- _PASAJE PROPORCIONADO_
Sí, íbamos ganando -6-4, 6-4- pero… Aunque Nadal había roto una vez el saque de Federer en el primer set y dos en el segundo, protagonizando una gran remontada desde el subsuelo del 1-4, el suizo londinense le había hecho nada menos que cinco juegos en blanco y mantenía intacta toda su apabullante potencia. Flotaba en el ambiente que si el partido se prolongaba, el viento volvería a soplar a su favor. Y vaya que si se complicó. Poco después de que Nadal desaprovechara un 0-40 para sentenciar el tercer set, la lluvia se precipitó sobre el recinto como si alguien hubiera abierto la llave de una ducha. Todo sucedió de acuerdo con el ritual: los recogepelotas plegaron la red y protegieron la pista con su inmenso chubasquero, los jueces y jugadores se retiraron, la angustia nos encogió el estómago.

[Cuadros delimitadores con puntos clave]
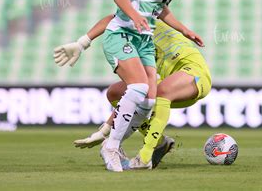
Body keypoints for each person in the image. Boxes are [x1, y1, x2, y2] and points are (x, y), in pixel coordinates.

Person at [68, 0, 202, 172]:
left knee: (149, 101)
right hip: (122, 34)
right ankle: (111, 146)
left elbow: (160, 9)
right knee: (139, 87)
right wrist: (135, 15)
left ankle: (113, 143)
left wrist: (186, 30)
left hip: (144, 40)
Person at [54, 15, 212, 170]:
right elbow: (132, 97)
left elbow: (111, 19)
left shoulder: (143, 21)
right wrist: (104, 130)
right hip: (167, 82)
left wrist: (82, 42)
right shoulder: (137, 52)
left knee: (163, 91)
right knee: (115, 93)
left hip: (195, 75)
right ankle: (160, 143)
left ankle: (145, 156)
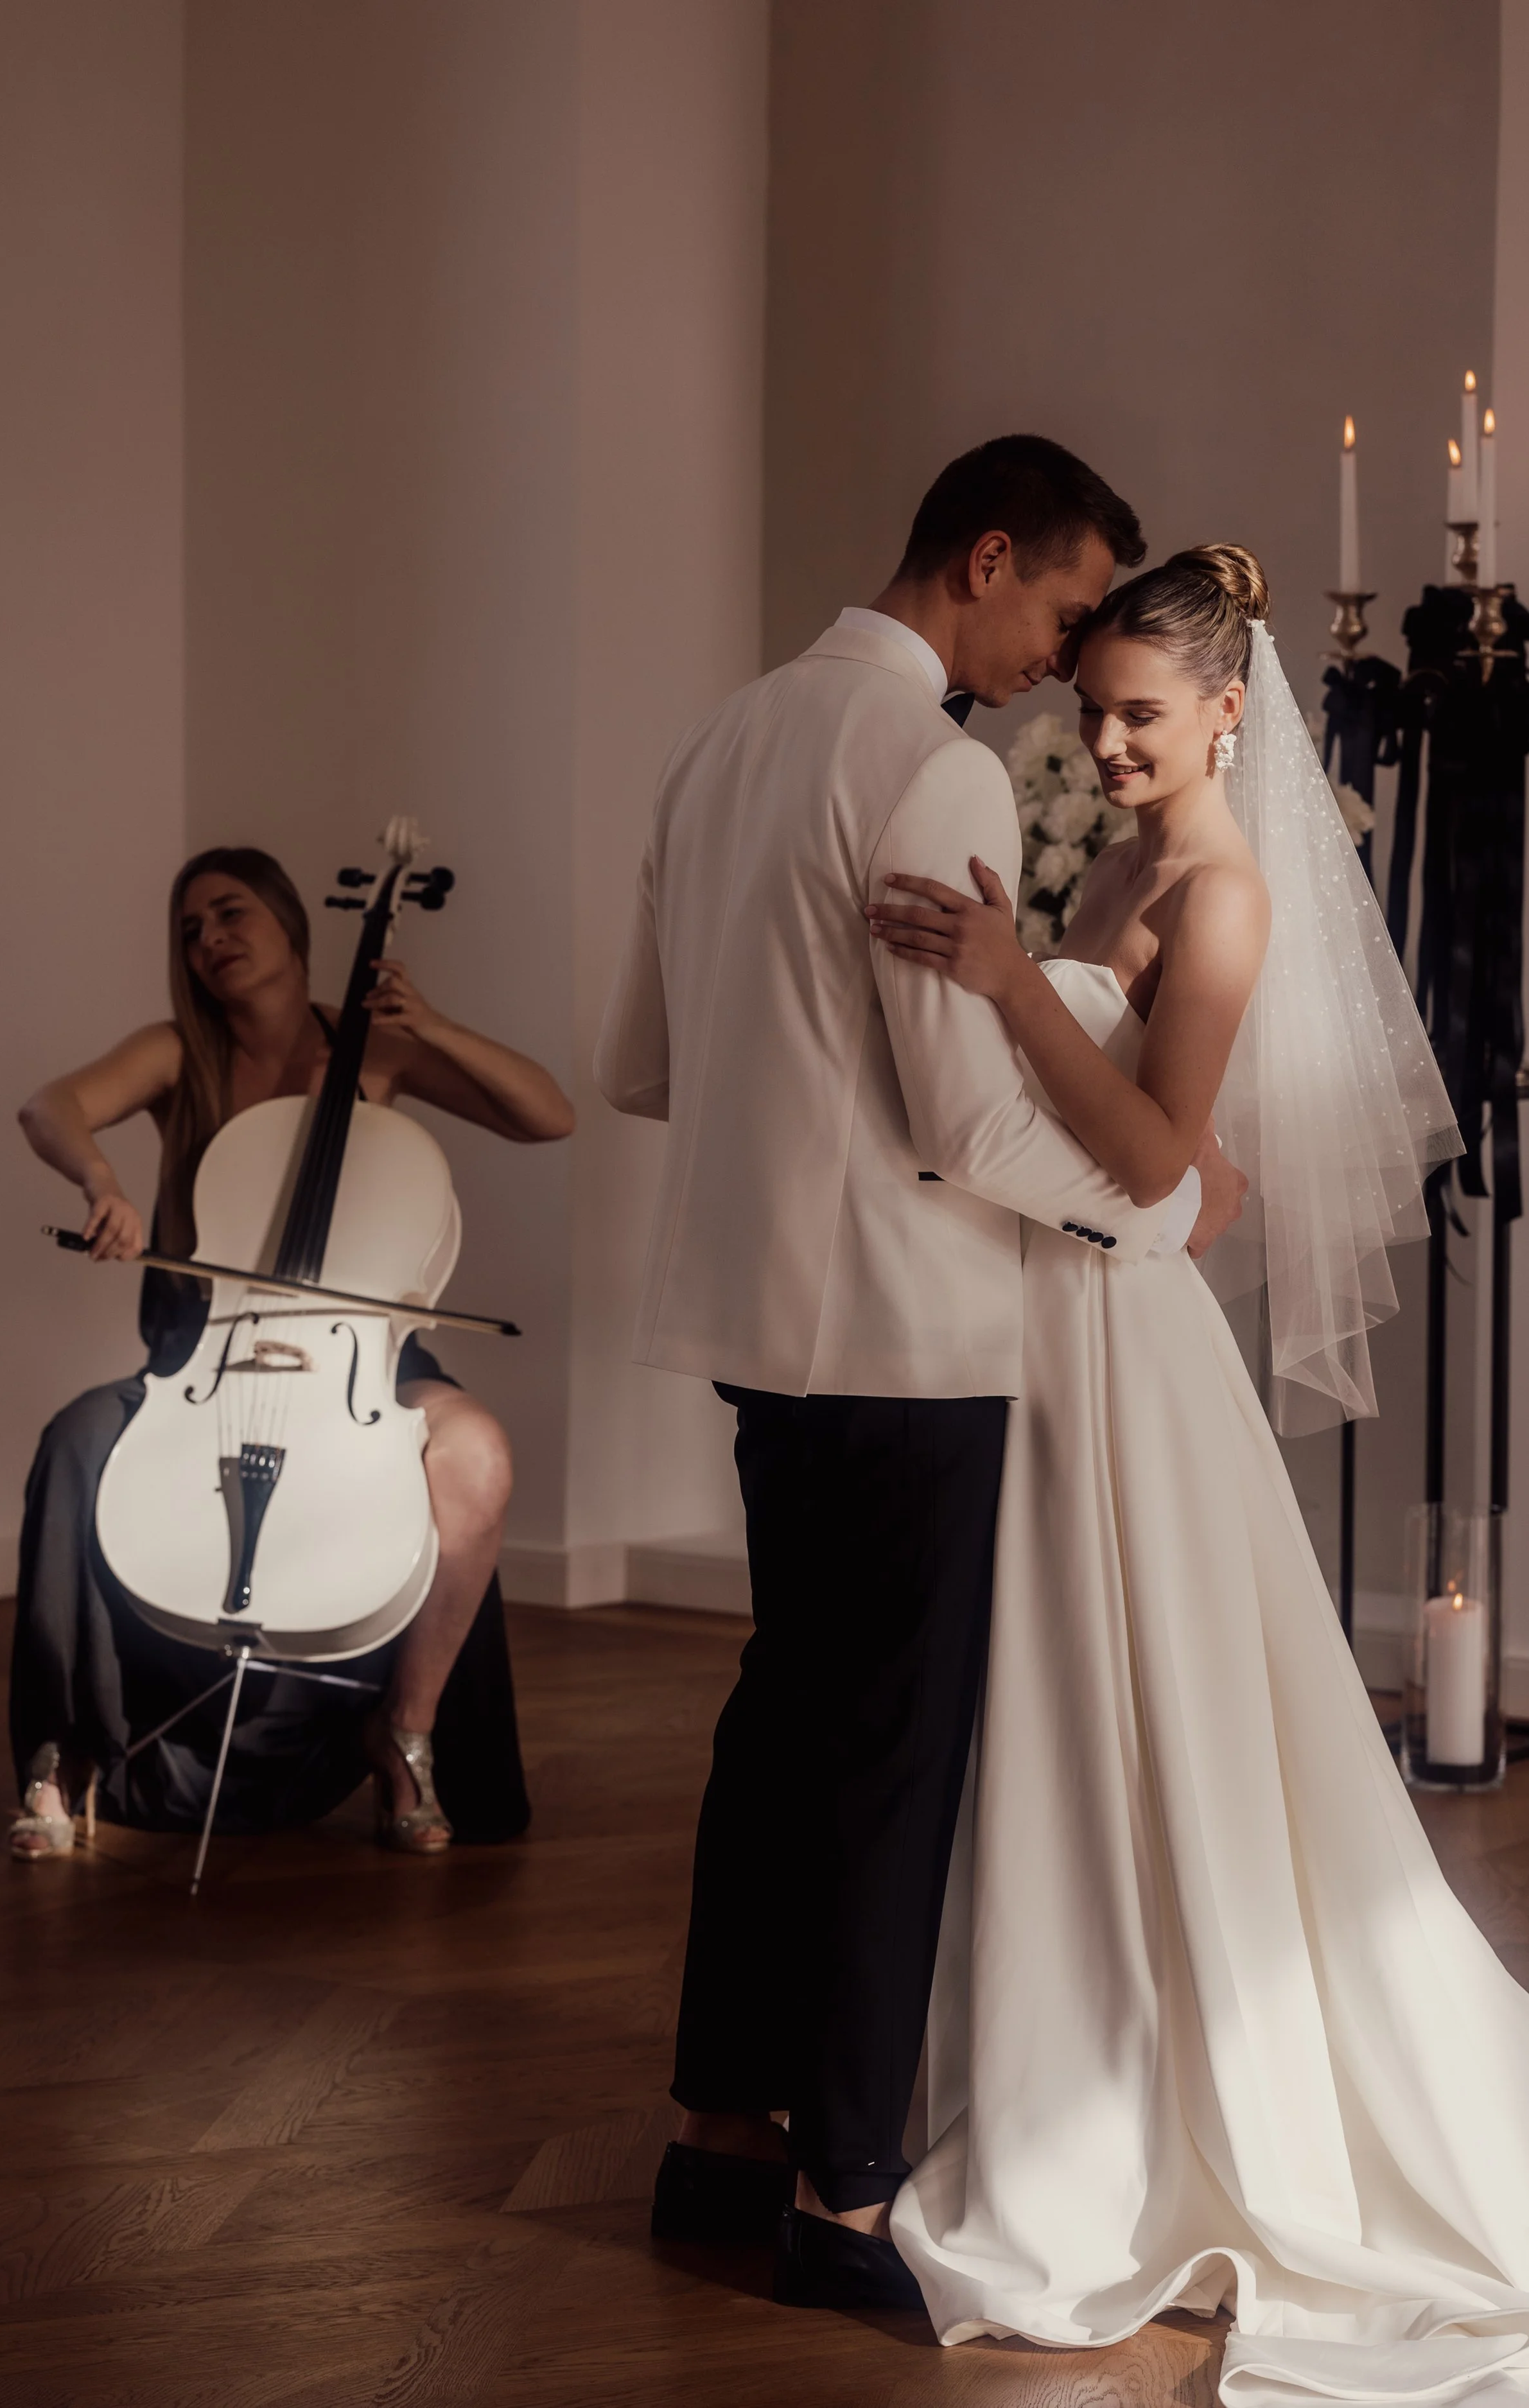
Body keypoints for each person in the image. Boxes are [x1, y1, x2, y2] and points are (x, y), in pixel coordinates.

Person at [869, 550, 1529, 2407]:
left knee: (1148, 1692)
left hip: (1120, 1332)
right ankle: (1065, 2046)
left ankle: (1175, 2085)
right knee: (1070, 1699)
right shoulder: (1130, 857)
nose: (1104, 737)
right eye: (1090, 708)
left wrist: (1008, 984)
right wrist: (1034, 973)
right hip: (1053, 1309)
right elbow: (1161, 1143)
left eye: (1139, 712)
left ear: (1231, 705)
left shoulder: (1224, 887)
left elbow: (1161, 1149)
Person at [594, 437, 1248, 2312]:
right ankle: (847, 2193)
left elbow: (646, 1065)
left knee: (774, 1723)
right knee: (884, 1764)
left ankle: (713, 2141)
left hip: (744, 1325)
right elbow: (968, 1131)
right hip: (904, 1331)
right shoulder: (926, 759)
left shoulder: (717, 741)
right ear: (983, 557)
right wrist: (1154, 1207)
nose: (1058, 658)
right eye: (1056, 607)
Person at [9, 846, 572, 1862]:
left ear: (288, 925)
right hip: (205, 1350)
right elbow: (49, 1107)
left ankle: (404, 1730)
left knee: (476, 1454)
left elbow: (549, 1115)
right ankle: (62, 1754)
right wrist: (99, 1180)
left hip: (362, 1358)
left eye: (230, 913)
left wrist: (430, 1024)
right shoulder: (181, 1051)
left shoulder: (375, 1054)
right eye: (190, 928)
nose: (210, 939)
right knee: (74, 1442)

- _EJERCICIO_
Responda según el pasaje proporcionado:
1. ¿Cuántas veces había roto Nadal el saque de Federer en el segundo set?
2. ¿Cuántos juegos en blanco le había hecho Federer a Nadal?
3. ¿Qué plegaron los recogepelotas cuando empezó la lluvia?

- _RESPUESTA FINAL_
1. Dos veces.
2. Cinco.
3. La red.